__Problem requirements__.
The output must match the entries below exactly.

Dataset entries
────────
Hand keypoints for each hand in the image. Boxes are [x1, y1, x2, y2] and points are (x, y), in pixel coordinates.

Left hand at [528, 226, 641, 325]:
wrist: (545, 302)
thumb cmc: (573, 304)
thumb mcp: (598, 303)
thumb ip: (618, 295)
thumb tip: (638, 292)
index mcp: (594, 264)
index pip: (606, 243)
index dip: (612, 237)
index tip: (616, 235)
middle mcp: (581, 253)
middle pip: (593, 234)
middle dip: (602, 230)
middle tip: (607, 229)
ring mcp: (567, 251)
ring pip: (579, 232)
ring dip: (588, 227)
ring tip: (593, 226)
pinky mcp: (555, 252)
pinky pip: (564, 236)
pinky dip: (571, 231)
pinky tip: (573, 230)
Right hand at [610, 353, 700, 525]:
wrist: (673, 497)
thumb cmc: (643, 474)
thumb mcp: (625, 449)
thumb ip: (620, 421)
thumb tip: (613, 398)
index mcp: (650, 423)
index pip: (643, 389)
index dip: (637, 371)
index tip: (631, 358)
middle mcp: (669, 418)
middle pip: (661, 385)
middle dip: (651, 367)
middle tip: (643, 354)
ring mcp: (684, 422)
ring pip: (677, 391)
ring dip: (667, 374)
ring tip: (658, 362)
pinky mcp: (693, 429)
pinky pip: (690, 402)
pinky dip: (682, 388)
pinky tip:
────────
__Your response__.
Hand keypoints for each hand in the image. Boxes are [x1, y1, x2, y2] and points are (x, y), in pixel coordinates.

Left hand at [528, 226, 641, 325]:
wrist: (545, 302)
thumb cmc: (573, 304)
thumb mcp: (598, 303)
thumb ip: (618, 295)
thumb tip: (638, 292)
index mcp: (594, 264)
index pip: (606, 243)
index dip: (612, 237)
index tip: (616, 235)
middle mcp: (581, 253)
middle pip: (593, 234)
middle dip: (602, 230)
middle tip: (607, 229)
ring mcp: (567, 251)
ring pip: (579, 232)
ring dip: (588, 227)
ring tip: (593, 226)
pinky mcp: (555, 252)
pinky pip: (564, 236)
pinky dip: (571, 231)
pinky tip: (573, 230)
Right hand at [610, 353, 700, 525]:
wrist: (673, 497)
thumb cmc: (643, 474)
thumb mcp: (625, 449)
thumb ip: (620, 421)
thumb tip: (613, 398)
index mcp: (650, 423)
index pip: (643, 389)
index dip: (637, 371)
index tip: (631, 358)
middle mcp: (669, 418)
middle pip: (661, 385)
middle dip: (651, 367)
middle tip: (643, 354)
ring mcp: (684, 422)
ring pip: (677, 391)
ring dip: (667, 374)
ring tip: (658, 362)
pinky mcp: (693, 429)
pinky pip: (690, 402)
pinky dip: (682, 388)
pinky tip:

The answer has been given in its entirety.